Tool Zero: Training Tool-Augmented LLMs via Pure RL from Scratch
Yirong Zeng, Xiao Ding, Yutai Hou, Yuxian Wang, Li Du, Juyi Dai, Qiuyang Ding, Duyu Tang, Dandan Tu, Weiwen Liu, Bing Qin, Ting Liu
TL;DR
The paper tackles the generalization gap in tool-augmented LLMs trained with supervised data by adopting a pure RL approach that scales from Zero models. It introduces GG-GRPO, a dynamic generalization-guided reward design that shifts from broad exploration to strict, AST-based tool integration, and trains Tool-Zero models (7B/32B) to autonomously utilize general tools. Across BFCL and related benchmarks, Tool-Zero consistently outperforms SFT and RL-with-SFT baselines, demonstrating robust cross-dataset and intra-dataset generalization and confirming RL’s ability to elicit intrinsic reasoning for open-domain tool use. This approach reduces reliance on task-specific data and offers a scalable path toward versatile, tool-augmented AI agents with potential impact on real-world automated reasoning and tool integration tasks.
Abstract
Training tool-augmented LLMs has emerged as a promising approach to enhancing language models' capabilities for complex tasks.
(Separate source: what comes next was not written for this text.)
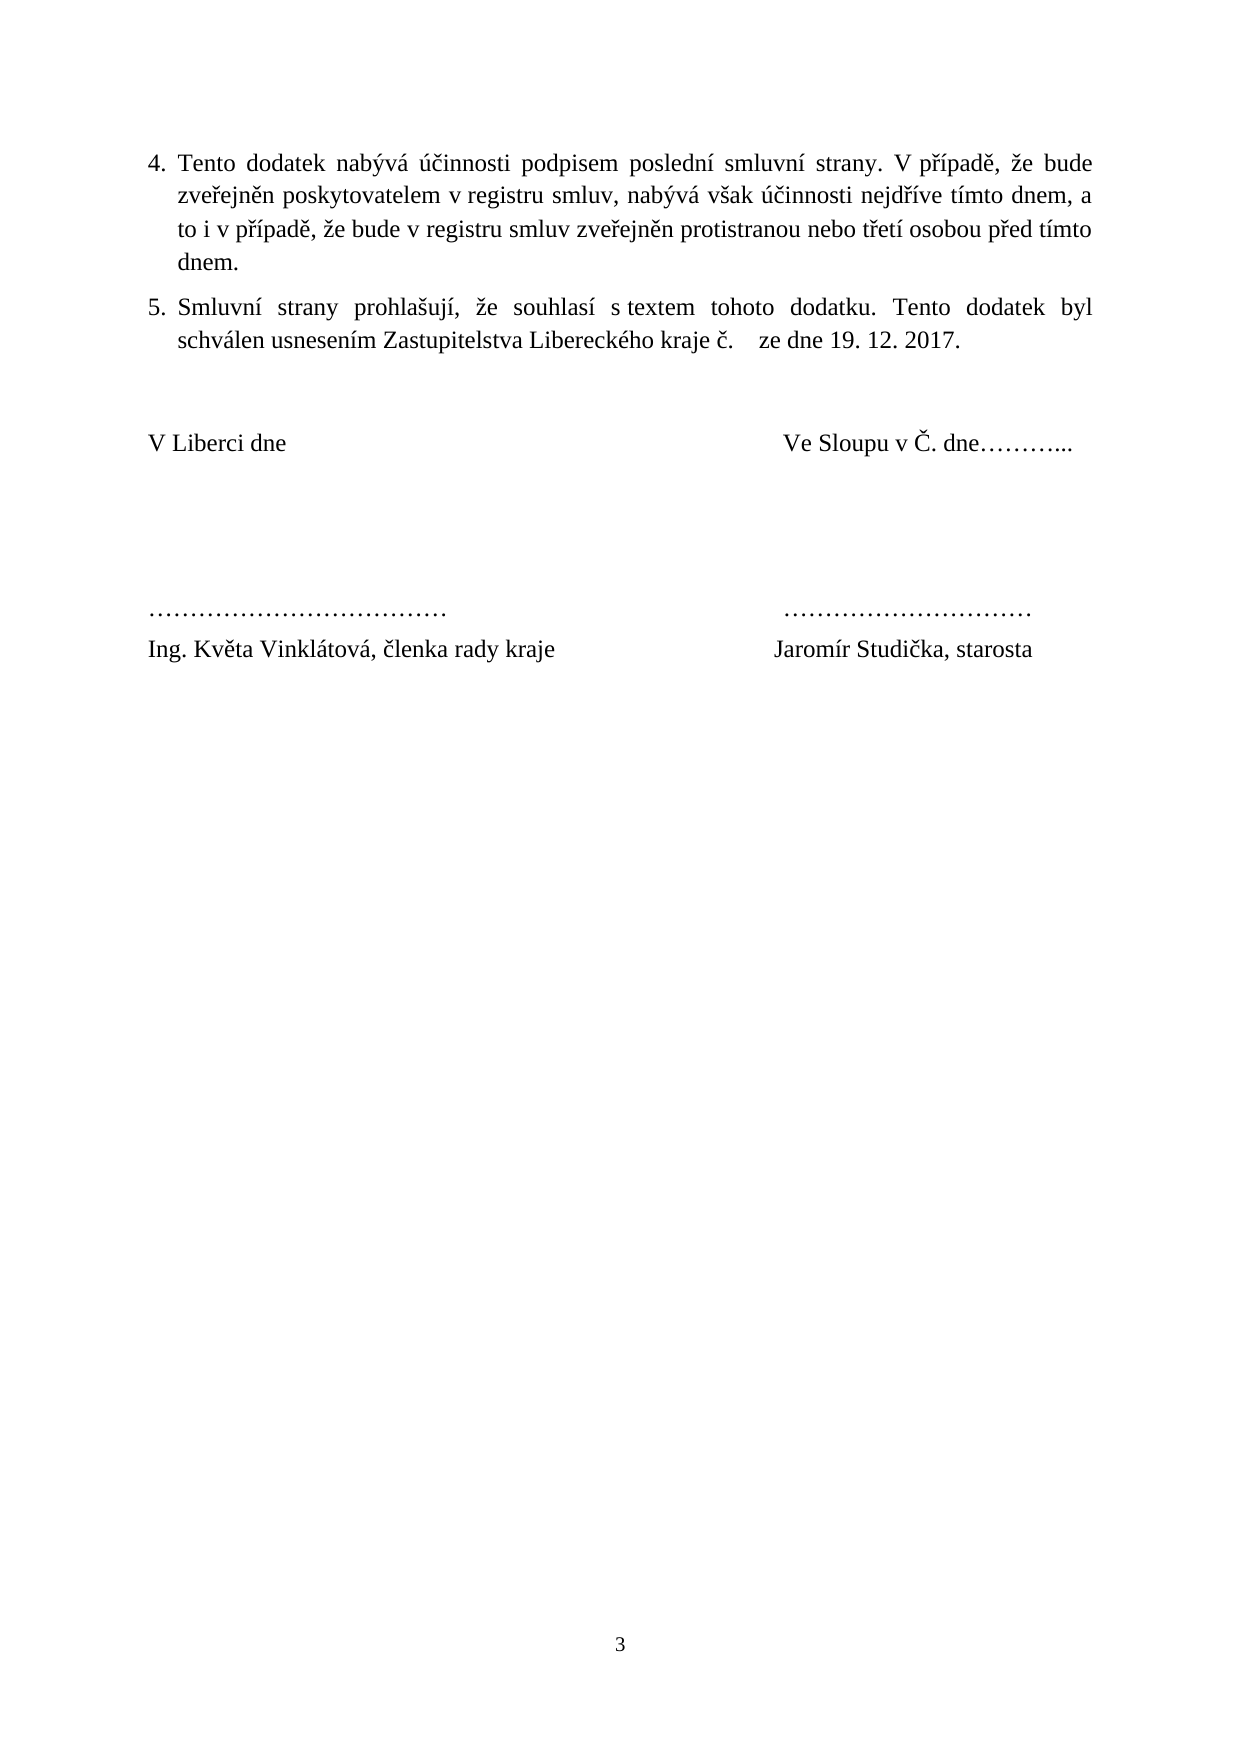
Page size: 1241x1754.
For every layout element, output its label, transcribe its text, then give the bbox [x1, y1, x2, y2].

The current supervised fine-tuning paradigm relies on constructing extensive domain-specific datasets to train models. However, this approach often struggles to generalize effectively to unfamiliar or intricate tool-use scenarios. Recently, reinforcement learning (RL) paradigm can endow LLMs with superior reasoning and generalization abilities. In this work, we address a key question: Can the pure RL be used to effectively elicit a model's intrinsic reasoning capabilities and enhance the tool-agnostic generalization? We propose a dynamic generalization-guided reward design for rule-based RL, which progressively shifts rewards from exploratory to exploitative tool-use patterns. Based on this design, we introduce the Tool-Zero series models. These models are trained to enable LLMs to autonomously utilize general tools by directly scaling up RL from Zero models (i.e., base models without post-training). Experimental results demonstrate that our models achieve over 7% performance improvement compared to both SFT and RL-with-SFT models under the same experimental settings. These gains are consistently replicated across cross-dataset and intra-dataset evaluations, validating the effectiveness and robustness of our methods.